What you should do: A faithful copy of the listing below is required.

[Opening The data section]

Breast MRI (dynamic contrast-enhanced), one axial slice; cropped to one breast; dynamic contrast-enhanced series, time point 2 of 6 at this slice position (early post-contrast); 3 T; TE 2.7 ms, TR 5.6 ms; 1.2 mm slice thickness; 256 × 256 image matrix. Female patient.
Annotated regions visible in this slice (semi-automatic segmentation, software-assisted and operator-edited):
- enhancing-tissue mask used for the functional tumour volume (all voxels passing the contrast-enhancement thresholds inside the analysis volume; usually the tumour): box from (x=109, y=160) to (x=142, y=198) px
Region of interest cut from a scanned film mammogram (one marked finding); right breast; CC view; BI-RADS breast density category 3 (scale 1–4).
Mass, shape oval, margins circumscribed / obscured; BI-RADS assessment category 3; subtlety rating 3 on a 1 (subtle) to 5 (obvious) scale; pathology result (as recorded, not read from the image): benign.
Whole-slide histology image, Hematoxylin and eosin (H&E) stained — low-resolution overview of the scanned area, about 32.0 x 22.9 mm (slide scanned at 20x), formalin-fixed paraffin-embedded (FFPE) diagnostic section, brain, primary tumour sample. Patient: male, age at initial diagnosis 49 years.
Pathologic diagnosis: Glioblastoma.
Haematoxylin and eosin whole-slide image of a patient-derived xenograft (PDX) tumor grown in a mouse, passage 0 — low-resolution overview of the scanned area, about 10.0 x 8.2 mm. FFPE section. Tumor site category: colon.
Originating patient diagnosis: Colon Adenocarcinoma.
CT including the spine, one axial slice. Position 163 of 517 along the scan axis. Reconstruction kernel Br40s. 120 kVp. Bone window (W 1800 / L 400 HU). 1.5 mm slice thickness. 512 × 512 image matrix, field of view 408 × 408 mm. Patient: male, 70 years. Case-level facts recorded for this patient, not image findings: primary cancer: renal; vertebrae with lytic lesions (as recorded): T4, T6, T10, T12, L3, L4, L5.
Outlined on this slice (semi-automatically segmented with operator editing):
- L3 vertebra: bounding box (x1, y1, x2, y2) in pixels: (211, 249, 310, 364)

[Closing The data section]

Expected output:
Breast MRI (dynamic contrast-enhanced), one axial slice; cropped to one breast; dynamic contrast-enhanced series, time point 2 of 6 at this slice position (early post-contrast); 3 T; TE 2.7 ms, TR 5.6 ms; 1.2 mm slice thickness; 256 × 256 image matrix. Female patient.
Annotated regions visible in this slice (semi-automatic segmentation, software-assisted and operator-edited):
- enhancing-tissue mask used for the functional tumour volume (all voxels passing the contrast-enhancement thresholds inside the analysis volume; usually the tumour): box from (x=109, y=160) to (x=142, y=198) px
Region of interest cut from a scanned film mammogram (one marked finding); right breast; CC view; BI-RADS breast density category 3 (scale 1–4).
Mass, shape oval, margins circumscribed / obscured; BI-RADS assessment category 3; subtlety rating 3 on a 1 (subtle) to 5 (obvious) scale; pathology result (as recorded, not read from the image): benign.
Whole-slide histology image, Hematoxylin and eosin (H&E) stained — low-resolution overview of the scanned area, about 32.0 x 22.9 mm (slide scanned at 20x), formalin-fixed paraffin-embedded (FFPE) diagnostic section, brain, primary tumour sample. Patient: male, age at initial diagnosis 49 years.
Pathologic diagnosis: Glioblastoma.
Haematoxylin and eosin whole-slide image of a patient-derived xenograft (PDX) tumor grown in a mouse, passage 0 — low-resolution overview of the scanned area, about 10.0 x 8.2 mm. FFPE section. Tumor site category: colon.
Originating patient diagnosis: Colon Adenocarcinoma.
CT including the spine, one axial slice. Position 163 of 517 along the scan axis. Reconstruction kernel Br40s. 120 kVp. Bone window (W 1800 / L 400 HU). 1.5 mm slice thickness. 512 × 512 image matrix, field of view 408 × 408 mm. Patient: male, 70 years. Case-level facts recorded for this patient, not image findings: primary cancer: renal; vertebrae with lytic lesions (as recorded): T4, T6, T10, T12, L3, L4, L5.
Outlined on this slice (semi-automatically segmented with operator editing):
- L3 vertebra: bounding box (x1, y1, x2, y2) in pixels: (211, 249, 310, 364)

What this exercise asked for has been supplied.